### The problem
Check each line of the data below for the word "front", then extract the ones that have it.

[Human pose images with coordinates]

━━━━━━

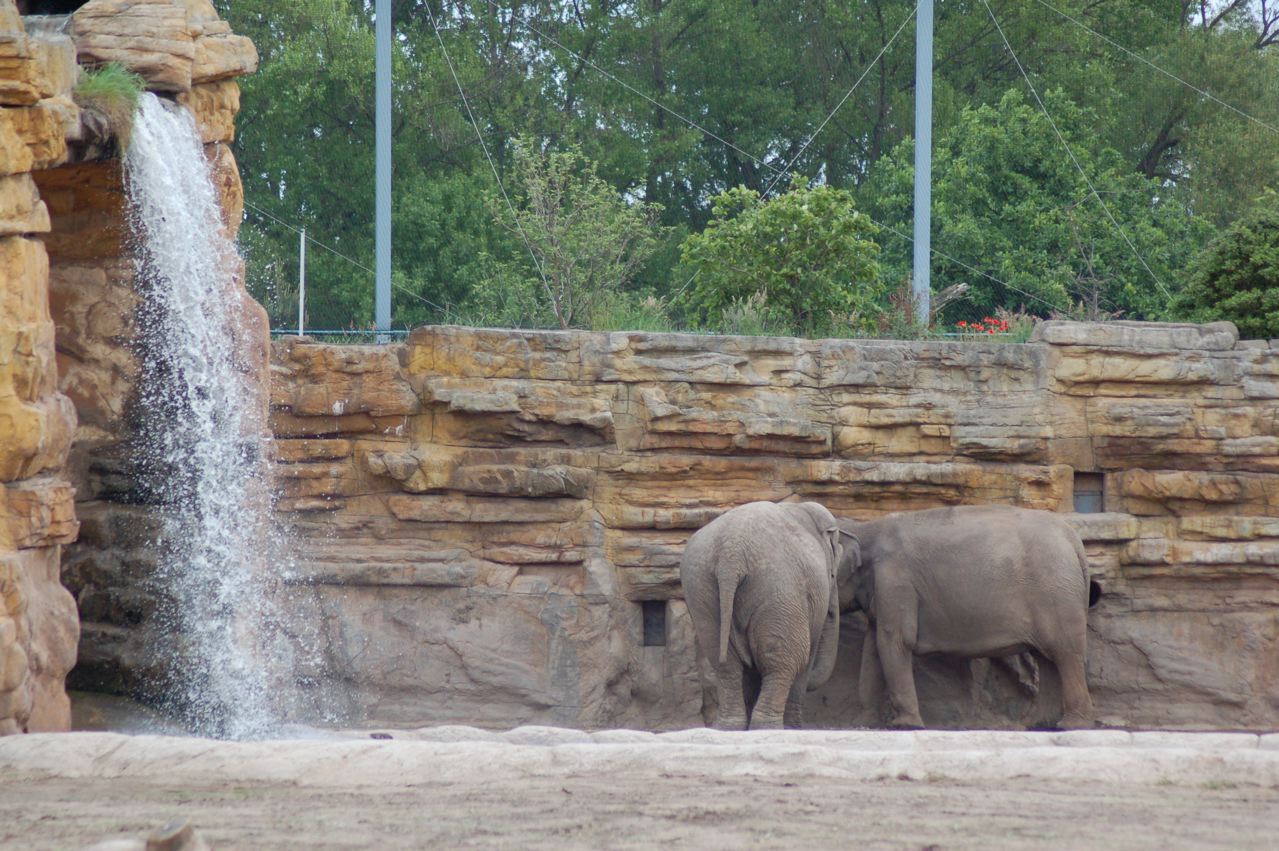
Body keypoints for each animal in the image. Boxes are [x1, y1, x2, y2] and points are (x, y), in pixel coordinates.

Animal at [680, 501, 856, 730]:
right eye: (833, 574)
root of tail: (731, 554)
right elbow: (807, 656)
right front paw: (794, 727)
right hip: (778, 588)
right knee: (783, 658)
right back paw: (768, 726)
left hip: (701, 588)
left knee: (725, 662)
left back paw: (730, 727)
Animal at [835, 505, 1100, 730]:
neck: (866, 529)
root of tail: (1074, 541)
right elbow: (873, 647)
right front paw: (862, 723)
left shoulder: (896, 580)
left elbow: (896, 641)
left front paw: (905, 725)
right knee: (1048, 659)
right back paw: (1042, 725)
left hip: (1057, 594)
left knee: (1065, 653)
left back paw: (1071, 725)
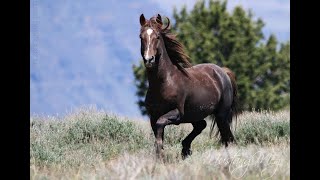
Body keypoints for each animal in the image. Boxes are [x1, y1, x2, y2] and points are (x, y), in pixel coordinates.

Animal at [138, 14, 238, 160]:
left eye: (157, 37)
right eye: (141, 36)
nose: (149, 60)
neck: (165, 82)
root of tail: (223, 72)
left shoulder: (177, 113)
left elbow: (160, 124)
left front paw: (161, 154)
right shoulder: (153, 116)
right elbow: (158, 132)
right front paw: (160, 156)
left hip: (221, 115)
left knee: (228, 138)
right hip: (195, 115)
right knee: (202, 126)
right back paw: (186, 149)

━━━━━━

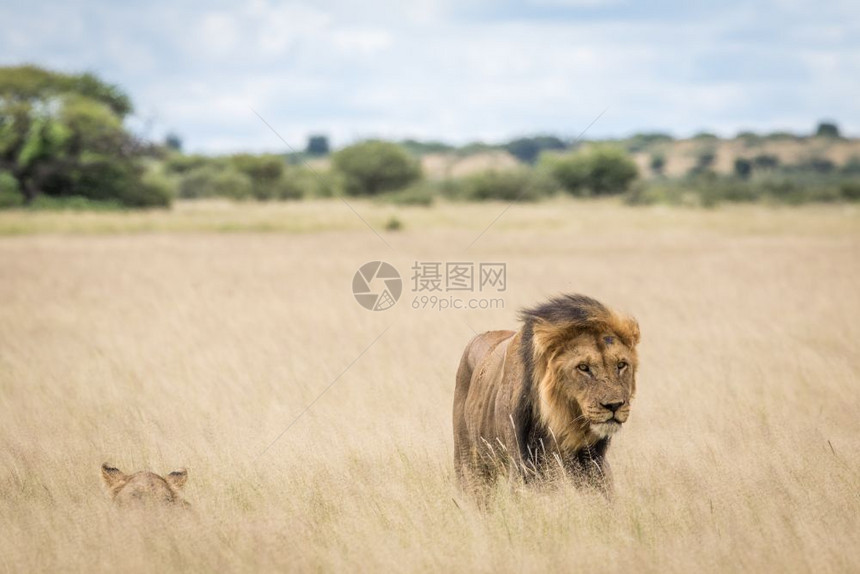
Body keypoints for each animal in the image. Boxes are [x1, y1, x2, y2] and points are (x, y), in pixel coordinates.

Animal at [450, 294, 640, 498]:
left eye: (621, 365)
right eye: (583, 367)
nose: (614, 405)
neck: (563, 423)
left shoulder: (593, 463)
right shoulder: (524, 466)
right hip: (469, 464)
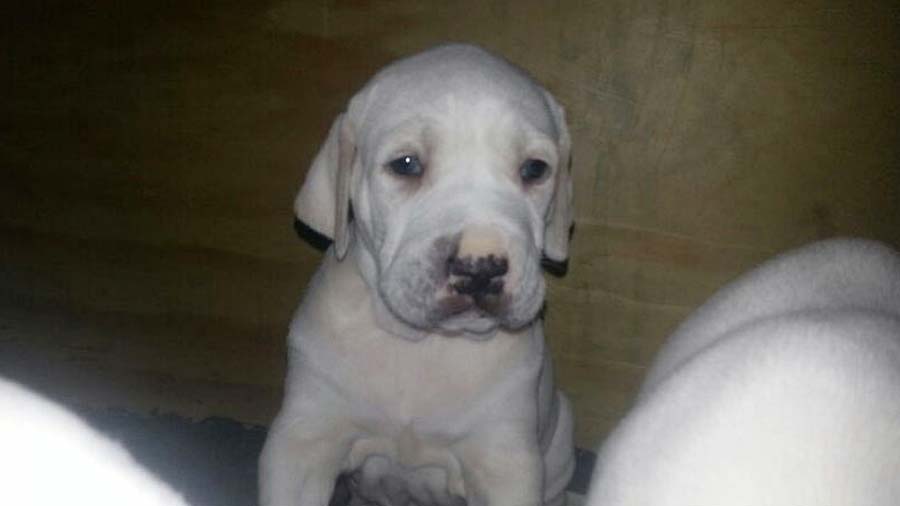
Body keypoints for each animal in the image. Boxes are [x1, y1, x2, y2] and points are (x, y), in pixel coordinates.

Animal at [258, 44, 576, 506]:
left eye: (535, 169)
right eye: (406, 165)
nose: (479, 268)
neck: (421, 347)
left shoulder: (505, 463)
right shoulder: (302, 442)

━━━━━━

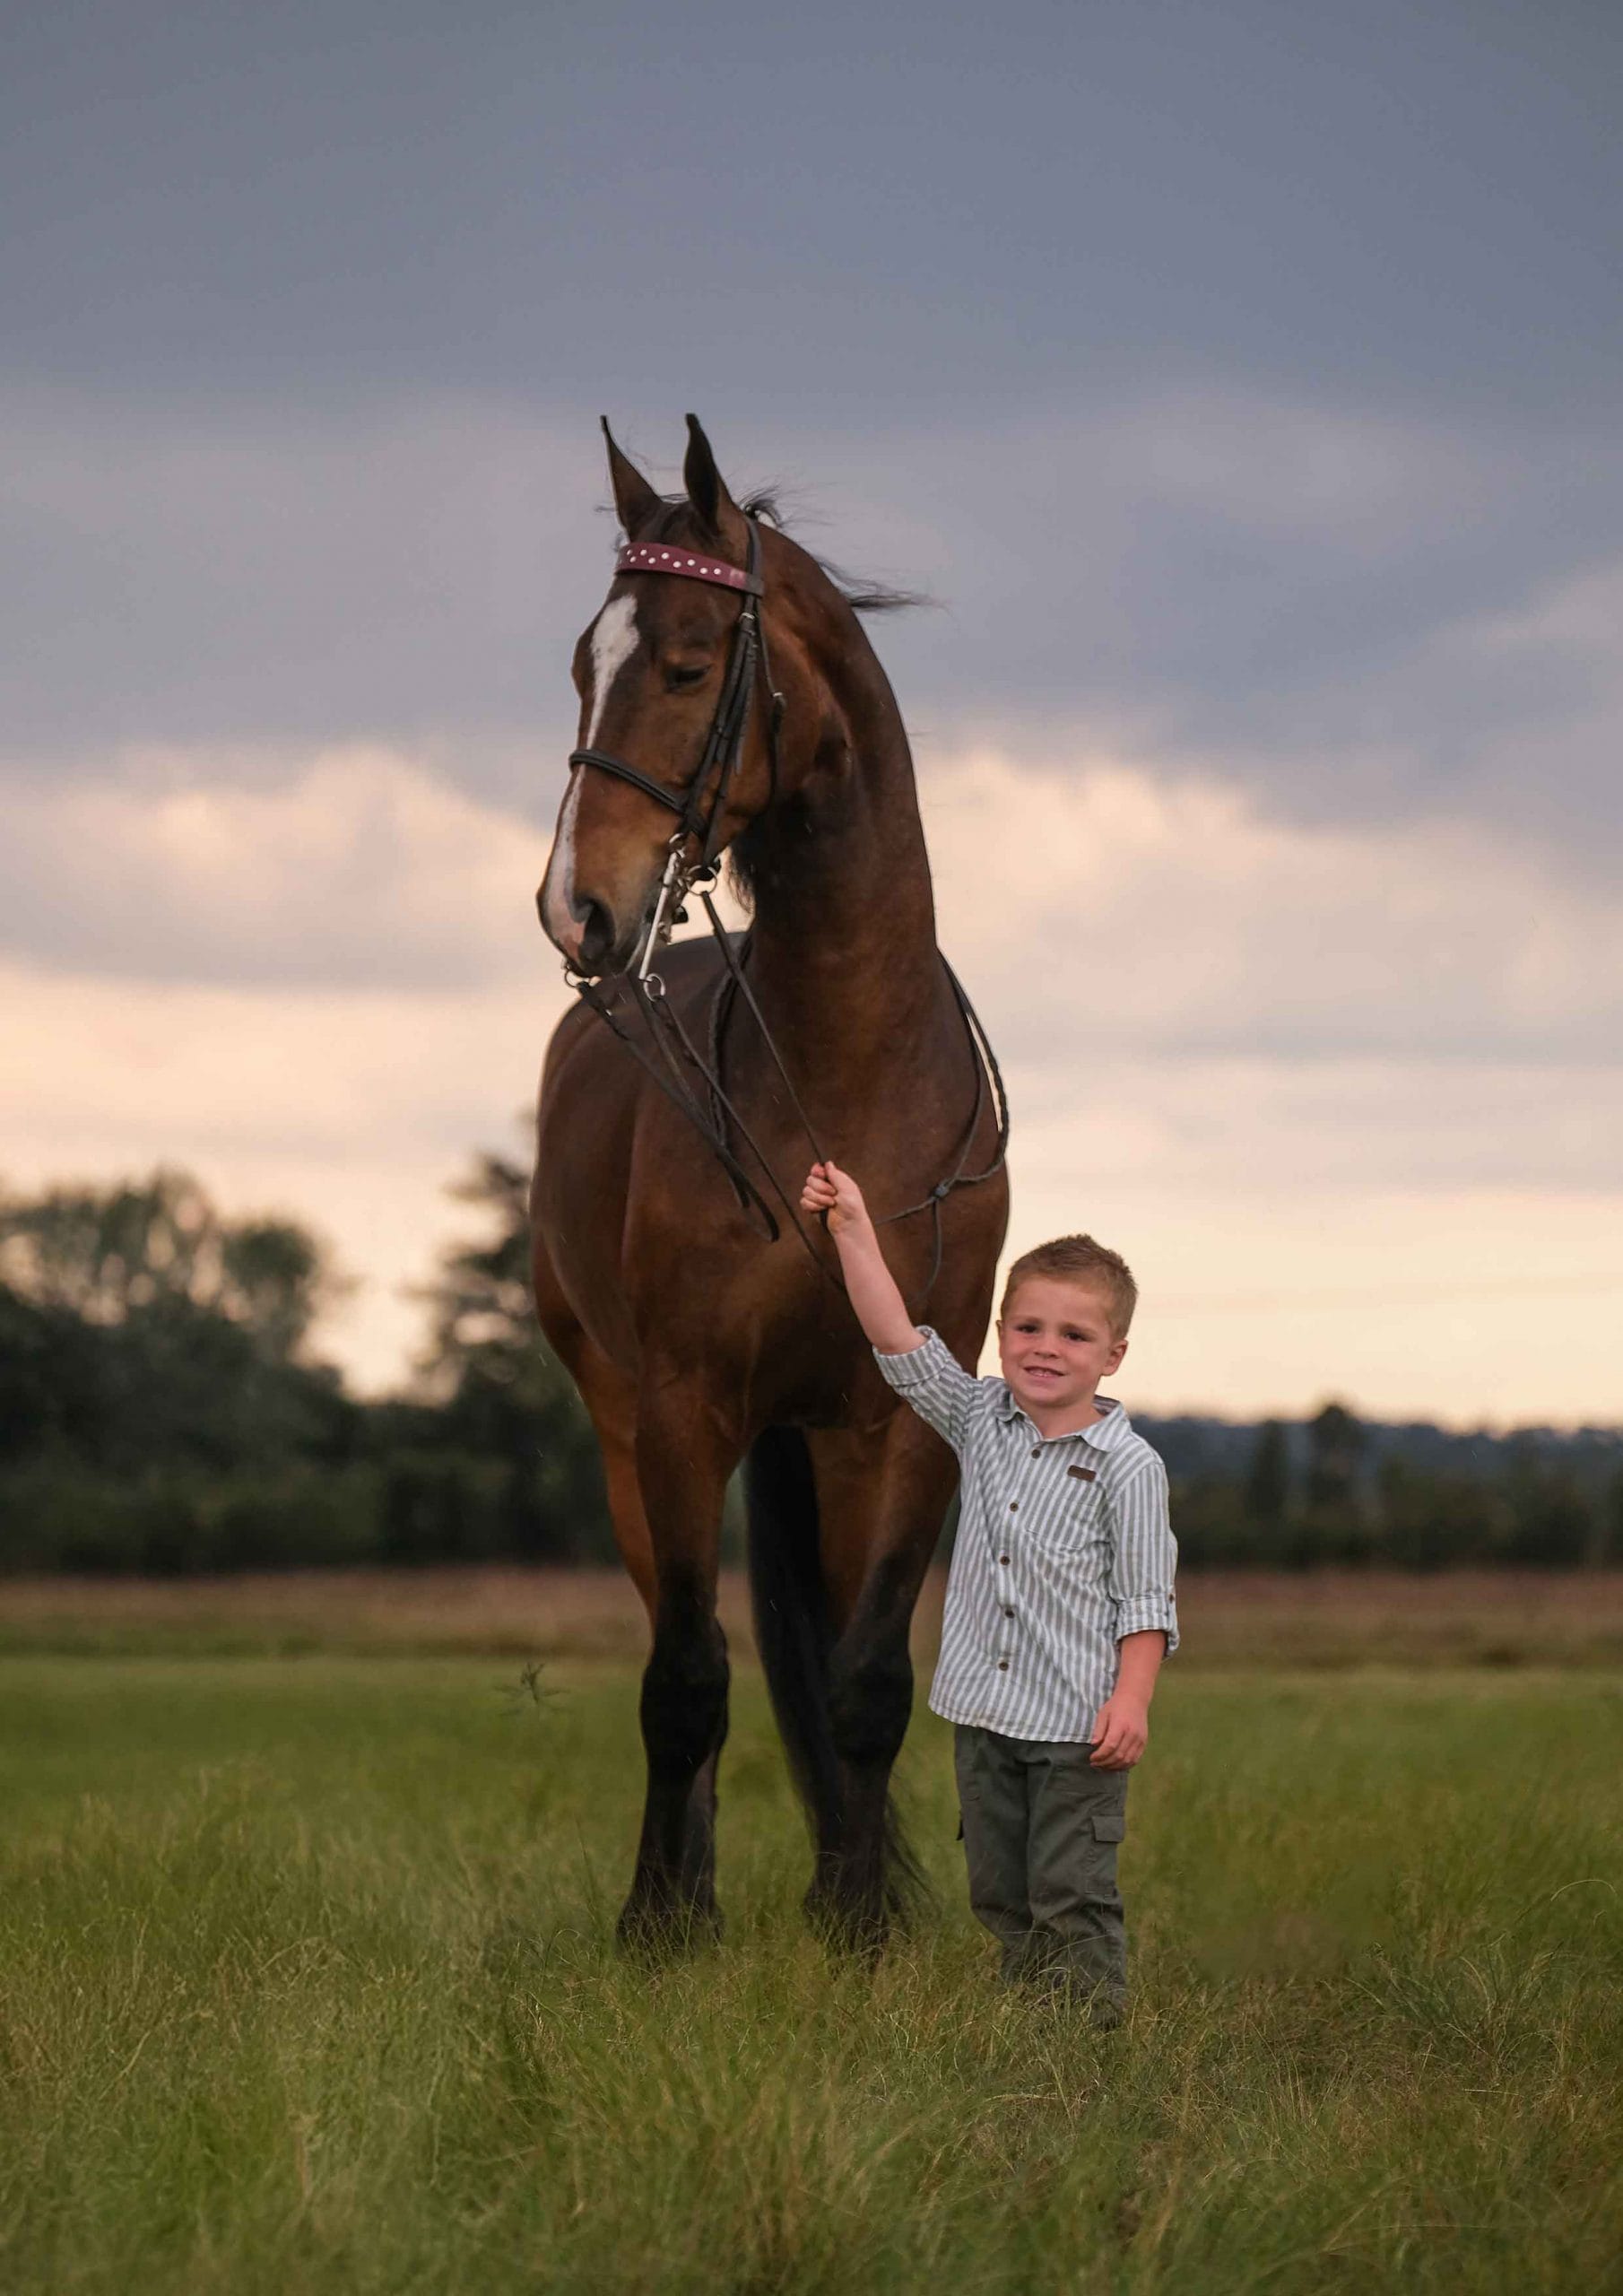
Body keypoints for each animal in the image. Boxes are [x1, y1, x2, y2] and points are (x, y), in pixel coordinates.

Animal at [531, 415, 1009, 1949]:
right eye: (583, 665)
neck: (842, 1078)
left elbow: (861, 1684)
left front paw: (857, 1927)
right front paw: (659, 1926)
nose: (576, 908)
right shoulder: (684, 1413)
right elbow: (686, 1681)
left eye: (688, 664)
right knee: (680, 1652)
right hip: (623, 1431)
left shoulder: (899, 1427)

━━━━━━

### Result below
right front paw: (794, 727)
right front paw: (862, 723)
left front paw: (905, 725)
left front paw: (161, 154)
right front paw: (160, 156)
left front paw: (857, 1927)
right front paw: (659, 1926)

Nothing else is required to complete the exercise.